I woke to the sound of a downpour. The rain was not a gentle pitter-patter, but more of a pounding on the house's metal roof. I tried to roll over and go back to sleep, but my curiosity had wakened me fully, so I climbed out of bed and made my way down the cabin’s log stairs to check the temperature gauge. It was almost 50 degrees at five o'clock on this early January morning.

I usually buy an almanac just to check up on weather predictions for the coming year, but for some reason I had not purchased the latest edition. Our wood pile sets plentifully full of split wood waiting to be burned. The fields are muddy, and I need to trim the little horses' tails so that mud balls do not accumulate at the tips and make it difficult for them to swish away the curiously flying mid-winter insects.

The creek runs high, and I have already seen daffodil and daylily shoots three inches above the surface of the damp ground.

I have even noticed swollen buds on several trees along the creek.
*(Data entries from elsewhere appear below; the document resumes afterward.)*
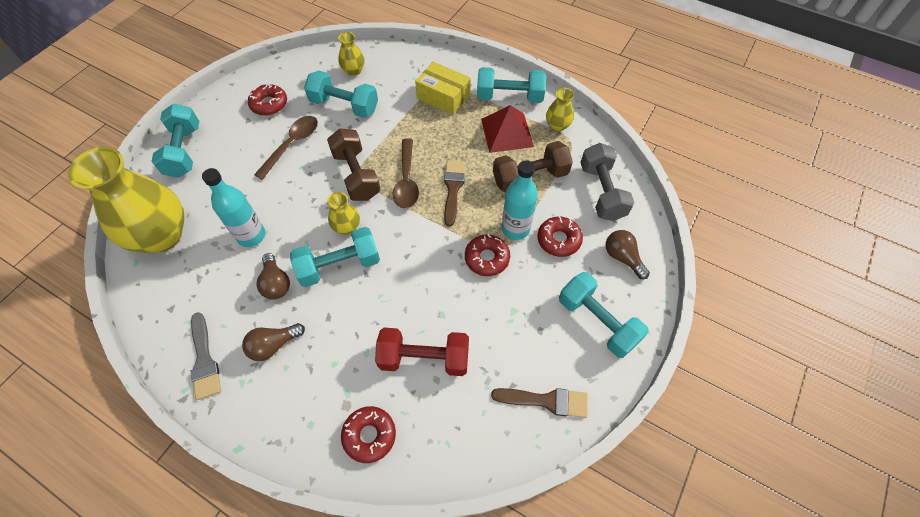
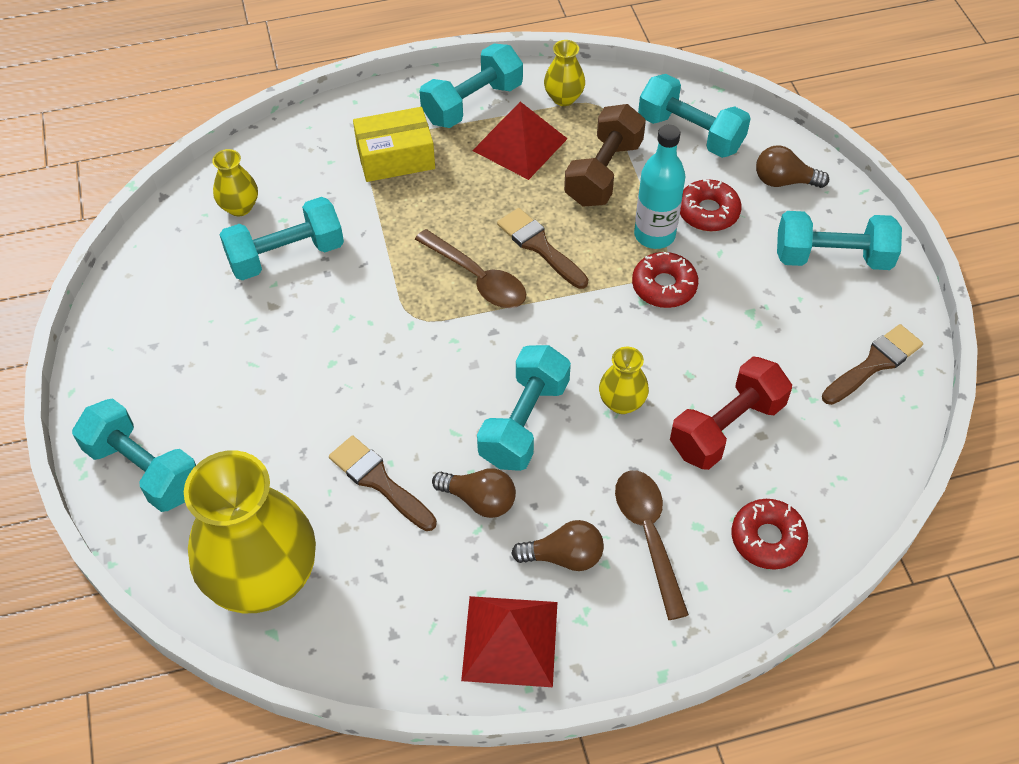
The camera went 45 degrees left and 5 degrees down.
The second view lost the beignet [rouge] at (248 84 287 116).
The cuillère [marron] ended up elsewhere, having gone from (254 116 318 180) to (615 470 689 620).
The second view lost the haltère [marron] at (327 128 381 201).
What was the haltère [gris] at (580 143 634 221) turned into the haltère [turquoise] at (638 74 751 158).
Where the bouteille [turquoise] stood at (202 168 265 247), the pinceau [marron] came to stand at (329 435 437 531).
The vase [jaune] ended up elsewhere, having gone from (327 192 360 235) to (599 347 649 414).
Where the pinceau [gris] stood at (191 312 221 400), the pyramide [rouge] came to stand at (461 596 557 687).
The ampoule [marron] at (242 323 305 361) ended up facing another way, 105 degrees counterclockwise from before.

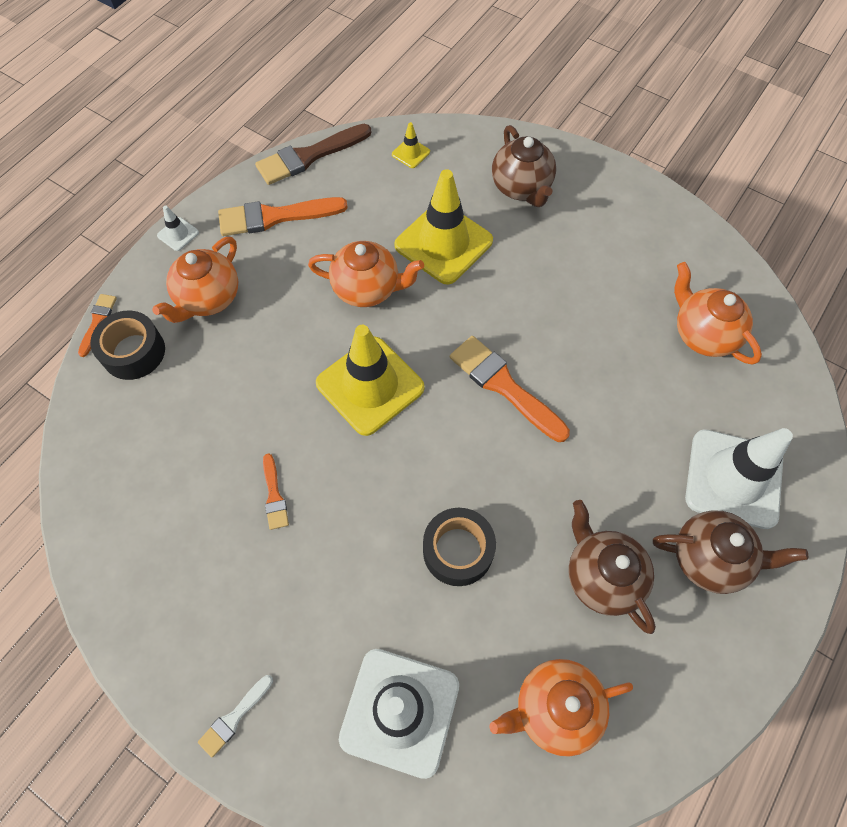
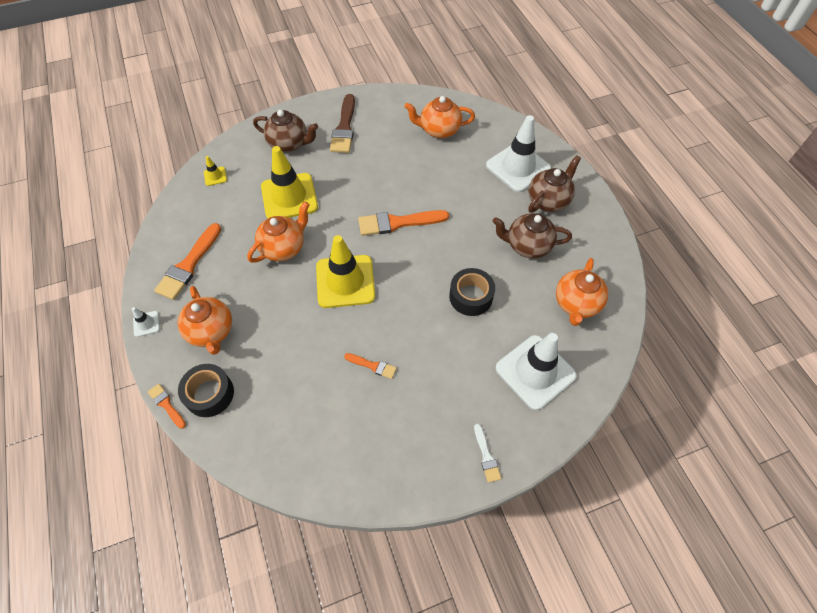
The camera went 55 degrees left and 5 degrees down.
The pinceau [marron] ended up elsewhere, having gone from (255 124 371 185) to (330 94 355 153).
Perhaps I really should go get a copy of that almanac, but no matter what the book predicts, the weather will still do exactly what it will. Yet, I am curious.
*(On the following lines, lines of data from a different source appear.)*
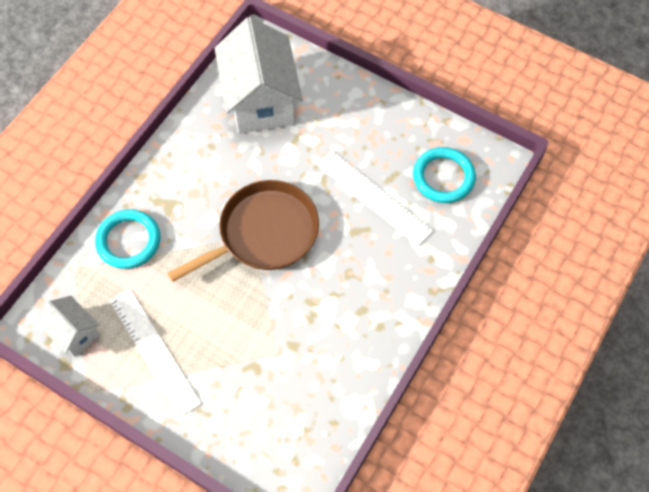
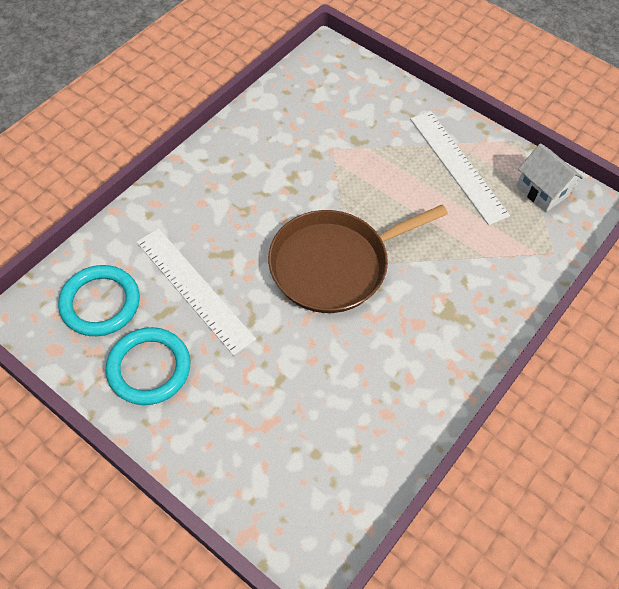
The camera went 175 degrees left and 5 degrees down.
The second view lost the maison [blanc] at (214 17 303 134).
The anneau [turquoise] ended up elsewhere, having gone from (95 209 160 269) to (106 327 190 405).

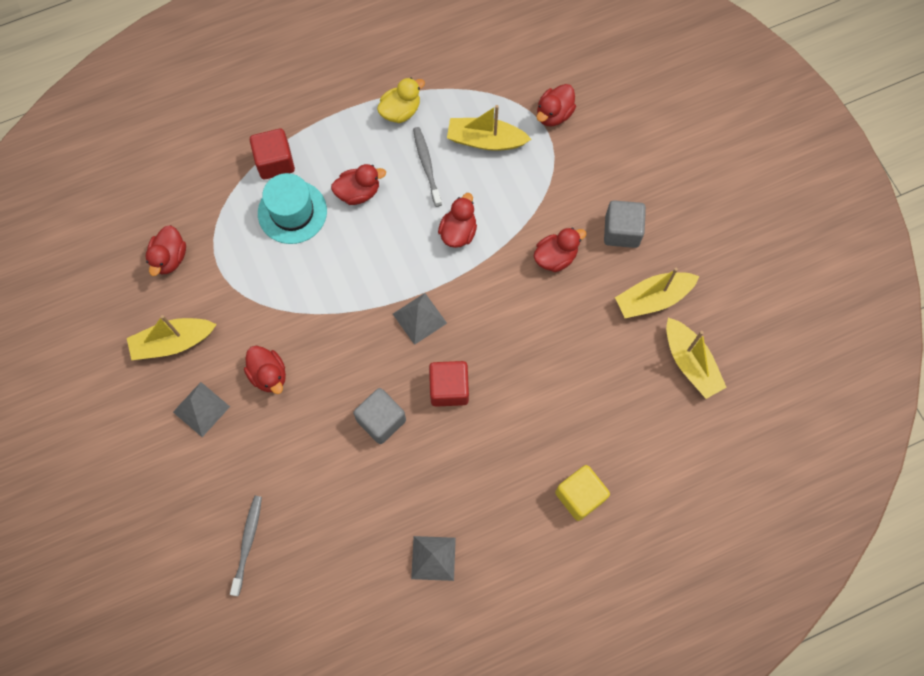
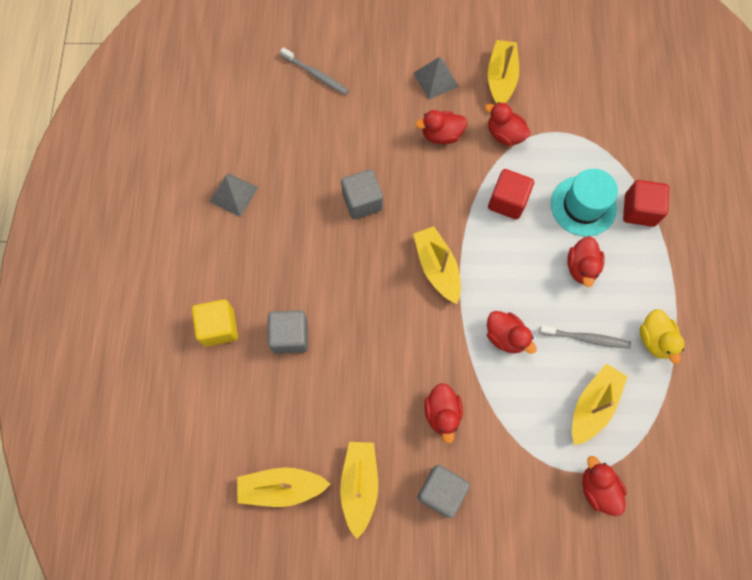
The camera went 115 degrees right and 0 degrees up.
The canard [rouge] ended up elsewhere, having gone from (145 225 186 276) to (485 102 530 146).
Where the pyramide [gris] stood at (393 293 447 345), the bateau [jaune] came to stand at (413 226 461 304).
The cube [rouge] ended up elsewhere, having gone from (429 361 469 407) to (488 169 534 220).
The second view gained the cube [gris] at (268 310 308 354).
And then there are the towering sycamore trees that line the creek banks. I have learned that every year, because of their rapid growth, the sycamores shed their bark, leaving a younger layer exposed to the weather.

I have often gathered up the large, thin sheets, white on one side and gray on the other, to use as parchment for writing letters to my grandchildren, but what I have learned from my country friends is that the sycamore’s bark can be used to predict the coming winter. If the newly exposed bark, under the just shed layer, is bright white, then the winter will be cold and snowy.
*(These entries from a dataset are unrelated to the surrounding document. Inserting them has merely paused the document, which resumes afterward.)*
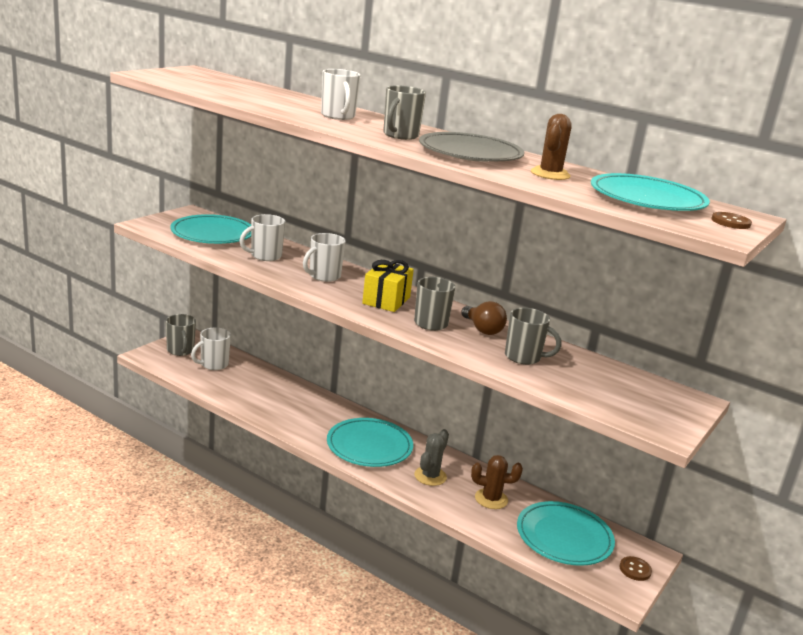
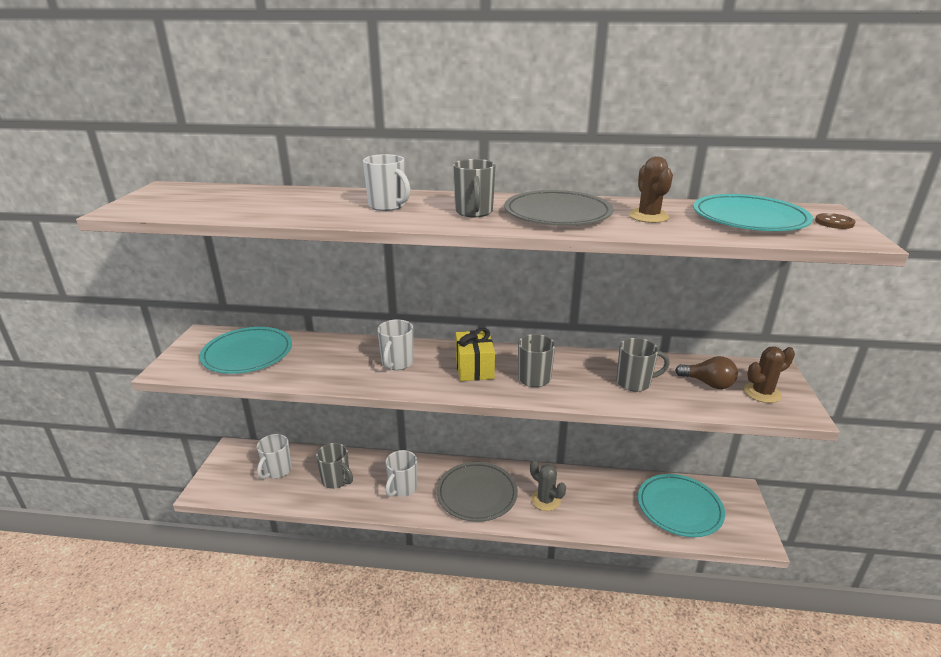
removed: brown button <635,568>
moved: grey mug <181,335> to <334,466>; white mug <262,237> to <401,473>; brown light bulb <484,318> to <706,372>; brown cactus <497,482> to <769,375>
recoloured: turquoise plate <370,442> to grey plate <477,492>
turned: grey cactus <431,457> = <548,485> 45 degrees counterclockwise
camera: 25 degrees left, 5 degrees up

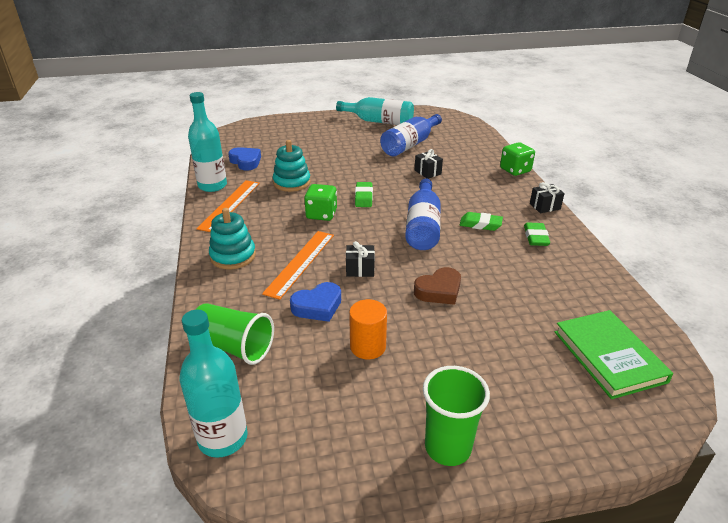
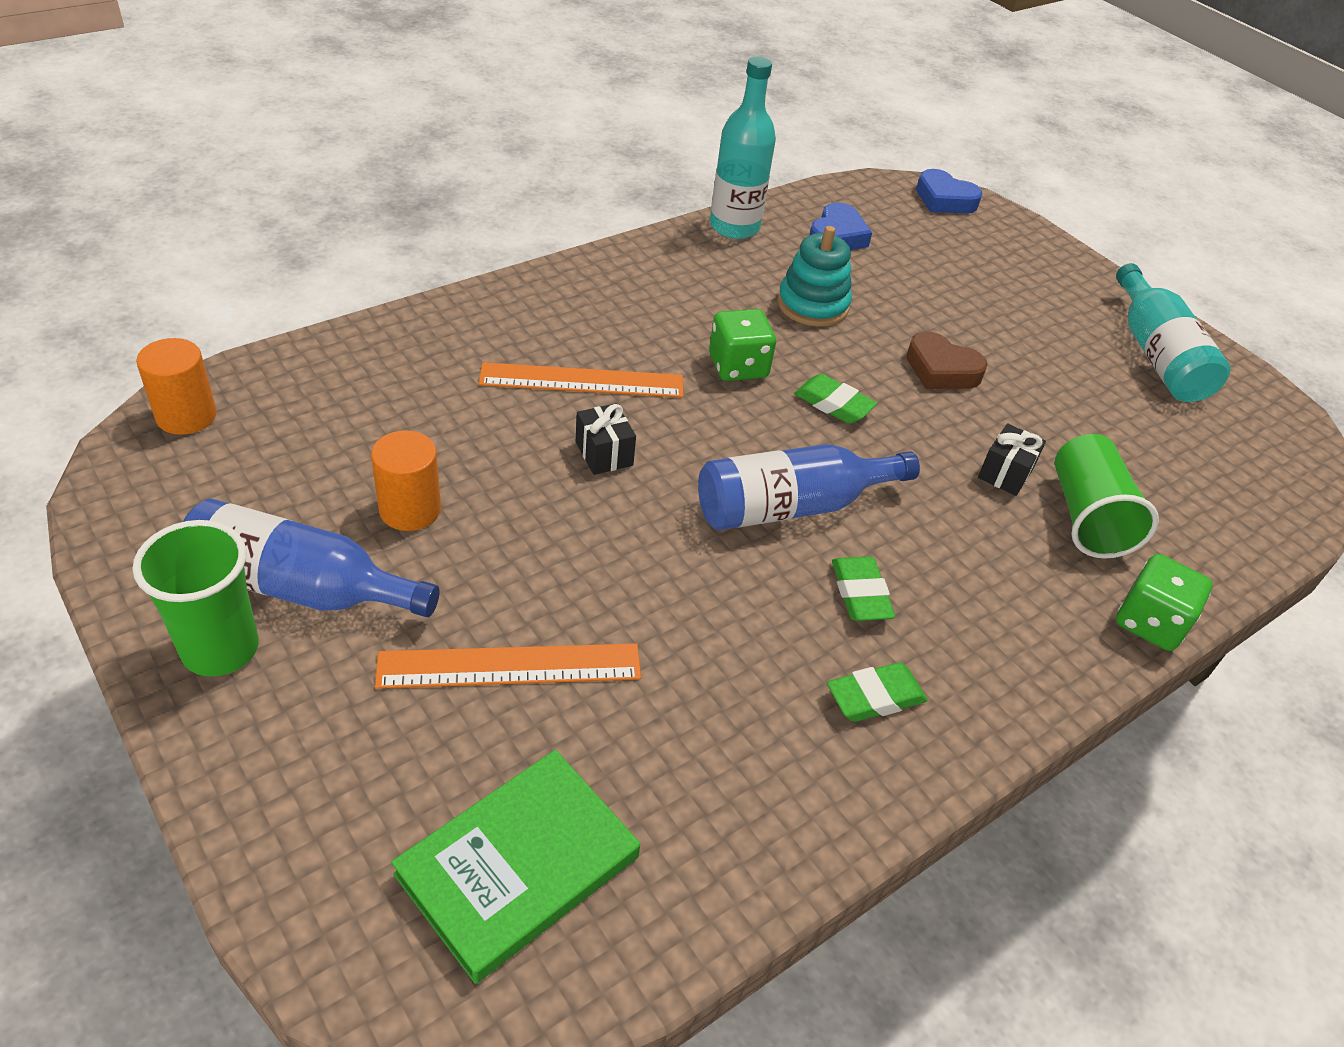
removed: turquoise stacking toy <232,239>; black gift <547,197>
moved: blue bottle <411,135> to <311,557>; orange ruler <228,206> to <508,666>; brown heart <437,286> to <947,360>; blue heart <315,302> to <949,191>; green cup <235,334> to <1107,496>
replaced: turquoise bottle <213,383> to orange cylinder <176,386>
turned: green eraser <364,194> = <835,399> 60 degrees clockwise
camera: 60 degrees right, 10 degrees up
If the new bark is a darker more reddish shade, then the winter will be warm and wet. So I have been looking at the sycamores along the creek. Some of the trees are so large and old that their centers are completely hollow. There is one tree into which I can completely crawl and still have room for several grandchildren by my side. This tree is likely three hundred years old, maybe more.

But as I look at the bark under the just shed layer, I see mottled spots ranging from colors of white, to gray, to a dark reddish brown. The bark along the upper branches is snowy white. Perhaps the tree is telling me that the winter will have some snow, some rain, and be wet, warm, and cold. I do not know.

And then there are the woolly bears. Even as a child growing up in the city, I had learned that these caterpillars could predict the coming winter. Perhaps the reason that I knew about them as a city child, was because we often saw them inching their way across the pavers in the park across the street from our brownstone home.

Our father told us that the worms had only two coats to wear for the winter, a warm black one, and a lighter brown one. If the worms were wrapped in their wide brown coats, then the winter would be mild, but if they were snuggled mostly in their warmer black coats, then the winter would be severe.

He also said, with a smile, that if we found the worms traveling toward the southern end of the park, that they were trying to escape an oncoming harsh winter and were headed for warmer southern climes. Our mother explained, in her more motherly fashion, that the wooly bears listened well to their own mothers, and would put on their large, warm, black winter hats and tall black boots to get ready for a cold winter.

This past summer, I shook my head to imagine that the wooly bears’ mothers really did not know how to dress their offspring. When Greg and I would find them on our walks along the creek road, some wore moderately sized black hats and boots. Others were completely black, while still others were mostly brown.

I was curious as to what this could mean. Perhaps, like the sycamore, the wooly bears were telling us that this winter would have some snow, some rain, and be wet, warm and cold.

Again, I do not know.

So, I am still curious as to what to expect for the rest of the winter, but I do know that the weather will do, without a doubt, whatever it is that it is going to do. I also know that I am not the first one to have made this nebulous prediction, though without any doubt at all, this is one prediction on which we can all count, with complete and absolute certainty.